Few characters in South African politics have caused as much controversy as Julius Malema: how popular is this populist? What effect will his brand of politics have on the future of the country? Following his recent trial and broader tribulations, DiA Editor SJ Cooper-Knock asks what lies ahead for this ‘economic freedom fighter’.
Last week, in the docks of the regional court in Polokwane, Julius ‘Juju’ Malema had racketeering added to his current charge of money-laundering. The former President of the ANC Youth League (ANCYL) is being charged in connection with an improperly administered government tender from which he allegedly profitted millions. The case has now been postponed until April next year.
To say that this has been an eventful year for Malema would be something of an understatement. Juju, who gained notoriety calling for nationalisation of the mines and singing his favoured theme tune, ‘Kill the Boer, Kill the Farmer’, was suspended from the ANC for five years last November for ‘sowing divisions’ in the party and bringing it into disrepute. As Adam Habib argued in an interview with Democracy in Africa, given that Malema had hardly been a compliant introvert up to this point, his suspension smacked more of realpolitik than an unavoidable need for redress. Having been instrumental in Zuma’s rise, Malema had become one of his most vicious critics and was being sidelined as such. Crying victim, Malema appealed the verdict to the Disciplinary Committee of the ANC. As he knew, that move was always going to be a political gamble. It was one he lost. In April this year, the Committee escalated his suspension to an expulsion, and Malema found himself outside the country’s only governing party since 1994.
But, excluding a political threat is not the same as neutralising them. Undeterred, Malema has since played the role of the unjustly injured with relish. Within the ANC he retained friendships within the Youth League and within the upper tier of the party, notably ANC Treasurer Mathews Phosa, Minister of Sport and Recreation Fikile Mbalula, and Human Settlements Minister Tokyo Sexwale. Meanwhile, Malema continued to cultivate grass roots support, taking his brand of political and economic populism on tour. In the last few months, Juju has appeared alongside the abused and disaffected of South Africa, from the miners of Marikana who lived through the massacre of 34 of their number this August, to Lenasia where residents were left without homes when land intended for government development was illegally sold on. As members of the tripartite alliance (the governing alliance of South Africa which includes the ANC, COSATU AND SACP) continue to exploit and exclude people in the country, Malema’s roadshow has not been short of destinations.
With support from above and below, it seemed possible that Malema would use the upcoming party conference in Mangaung to challenge his expulsion and re-enter the political fold.
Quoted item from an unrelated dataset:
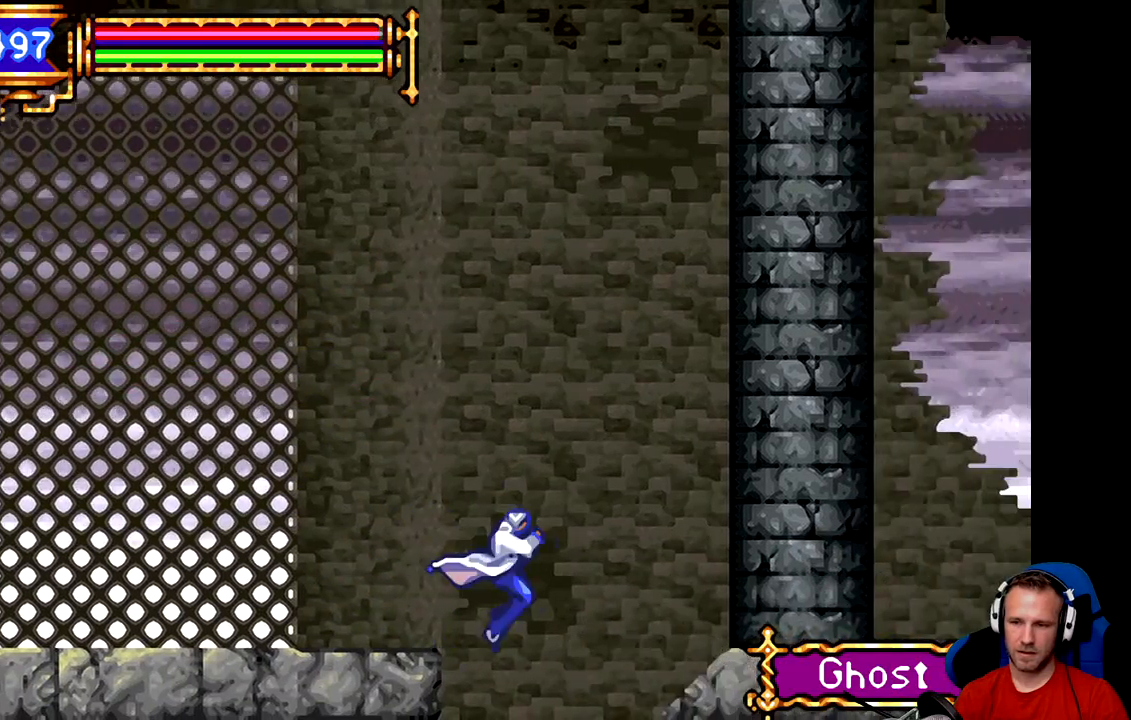
{"buttons": [], "left_stick": "center", "events": []}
However, as the picture of party power comes into focus ahead of Mangaung, Malema’s place within it is in question.
First, his hold on the ANCYL seems to be waning. True, residents from his home province of Limpopo held a night vigil in his honour last Thursday ahead of his court appearance; and some ANCYL members still refer to him as ‘commander-in-chief of economic freedom fighters’. But support in the remainder of the league is increasingly conflicted, as spats between Malema and the current leader, Ronald Lamola, demonstrate: whilst, initially, the ANCYL declared it would support Malema through his trial, Lamola claimed last week that the league had ‘no case to answer’ in court. Therefore, he argued, they would not get involved in proceedings. Those wanting to support Malema would have to do so in their own name, not the Youth League’s. In response, Malema labelled Lamola a ‘sell-out’ and a ‘traitor’ who would shortly be announcing his support for Zuma. Such a leader, he claimed, could never be a true head of the ANCYL. Returning a rally in this political ping-pong, the ANCYL issued a formal statement claiming that Malema’s ‘bloodcurdling remarks are not worthy of a leader’.
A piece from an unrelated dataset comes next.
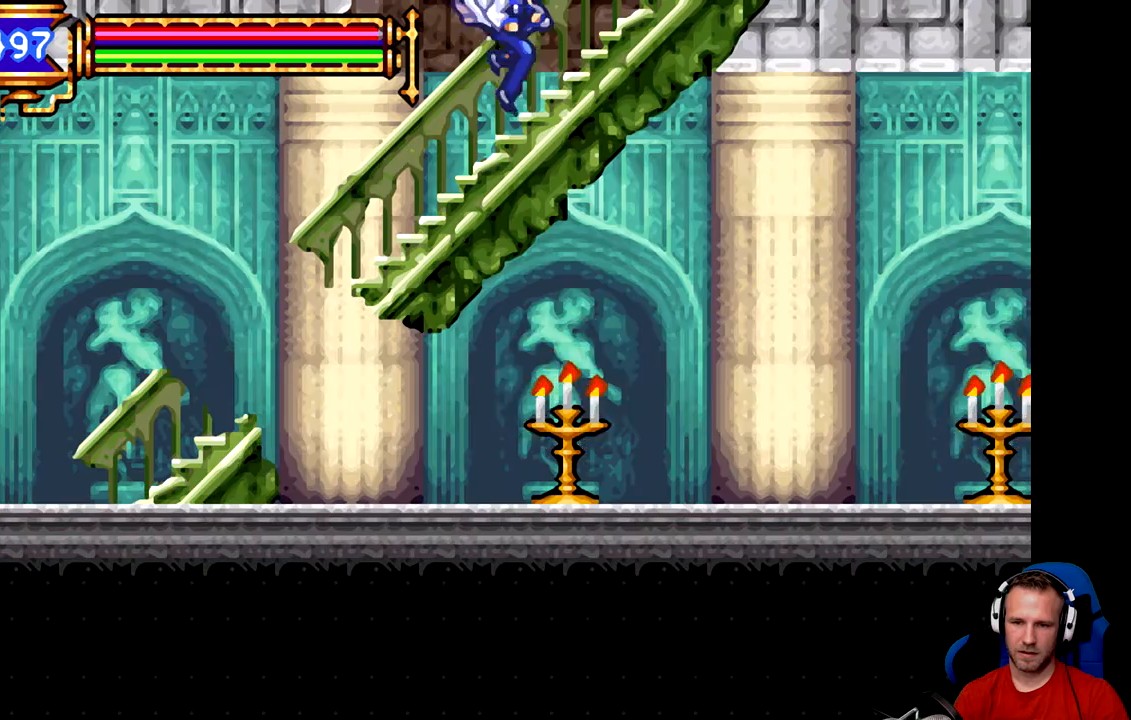
{"buttons": [], "left_stick": "left", "events": [[333, "left_stick", "left"]]}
Meanwhile, Floyd Shivambu, the ANCYL spokesperson who was suspended along with Malema, has called for both Malema and Lamola to put their differences aside in favour of the ‘important task of taking the revolution to another level’. Such statements are as important for what they do not say as what they do: Shivambu is one of Malema’s closest allies. His interjection into the dispute seems to recognise that, for all his ability to crowdsurf the problems of the nation, Malema needs the institutional support for the ANCYL to guarantee his political future.
But it is not just within the League that Malema’s support is coming under fire. In fact, the outbursts above are intimately linked to the wider power battle within the ANC on the road to Mangaung and how the ANCYL align themselves within it. Malema needs key sponsors within the upper echleons of the ANC to engineer a meaningful comeback. However, as Zuma solidifies his claim to a second term, these are becoming increasingly hard to come by. This sentiment seemed to be confirmed by a statement made by Gwede Mantashe on Tuesday. Mantashe claimed that Malema’s expulsion from the ANC would not be part of the formal agenda at the conference, although it could (like any issue) be raised from the conference floor. That means that Malema has to rely upon support of delegates drawn from the various branches of the ANC. As of the weekend, however, Zuma has the support of 2,259 delegates at the conference – eight more than he would need to secure a second term, and potentially enough to stymy any mass support for Malema’s restitution. That is not, of course, to say that Mangaung is a done deal. There is always room for the unexpected at ANC party conferences. Nonetheless, Malema’s chances of political resurrection within the organisation are looking increasingly slim.
Undoubtedly, Malema strikes a chord with many of those to whom the ANC’s 1994 electoral slogan ‘A Better Life For All’ seems little more than a cruel joke. But convincing this populous that his current charges are purely politically manufactured will be tough. Tougher yet, will be the task of maintaining a meaningful political profile outside the ANC, a party that many have ridiculed, derided and despised but none have yet defeated.